Something has been gnawing at me for months now. I first encountered it when I set about writing my business plan. Then, I met it again when I was approached for my first commission. I had a face-off with it when I was developing a new product for my shop. Every single time I read an article about it, it slaps me in the face.
I am talking about the shrinking figure the everyday person is willing to pay for quality artwork. I am talking about self-doubting artists who undersell themselves. I am talking about the devaluing of art.
For many artists who have been in the art scene longer than I have, this is old news. For me, this is all very new. Prior to opening my Etsy shop six weeks ago, I never really gave it much thought because I only ever painted for friends and family and I did it all for free. But now that I have to put a dollar figure against my work, I have to confront it.
I believe there are two factors at play here. The first is an external one. There is a perception that good quality art can be got for free or cheap. This could be due to knock offs and mass produced prints, which to be completely honest, look pretty good. You can now have a quick fix and freshen up your rooms with a purchase from Kmart, why spend the money on an expensive piece of art? Home improvement TV programs sing this song the loudest. You can do it yourself by splashing some paint and voila, art for your wall!

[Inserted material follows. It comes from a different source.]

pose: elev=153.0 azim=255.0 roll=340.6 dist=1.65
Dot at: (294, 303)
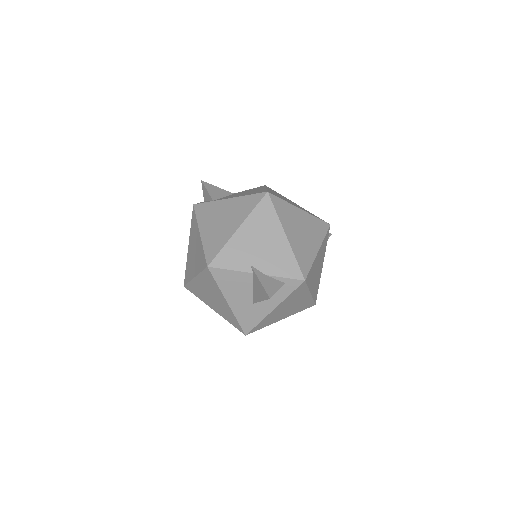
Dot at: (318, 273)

The second factor is an internal one. I believe, the bigger factor at play. With the rise of direct sales between artist and client, artists are setting their own prices instead of galleries. This is a good and bad thing. Artists have more control of their pricing than ever before with no middle man taking a huge cut. However, this also means that artists need to be well versed in the appraisal of their own work. This is where it breaks down. Many artist I know are riddled with self-doubt, me included. We question if our work is good enough. We undersell ourselves, sabotaging our success and in the long term, our art.
A fellow artist friend recently gave me a new perspective on this issue. Many would willingly part with $200 for a visit to a reputable hairdresser. The look will last at a stretch, eight weeks. $200 for a fleeting look. How much more should long lasting good quality art be valued at?
So I’m making a stand for myself and for my fellow artist friends. I will choose to value my work by not underselling myself. Will you stand with me? Will you join me in promising not to undersell yourself for your sake and the sake of the wider art community?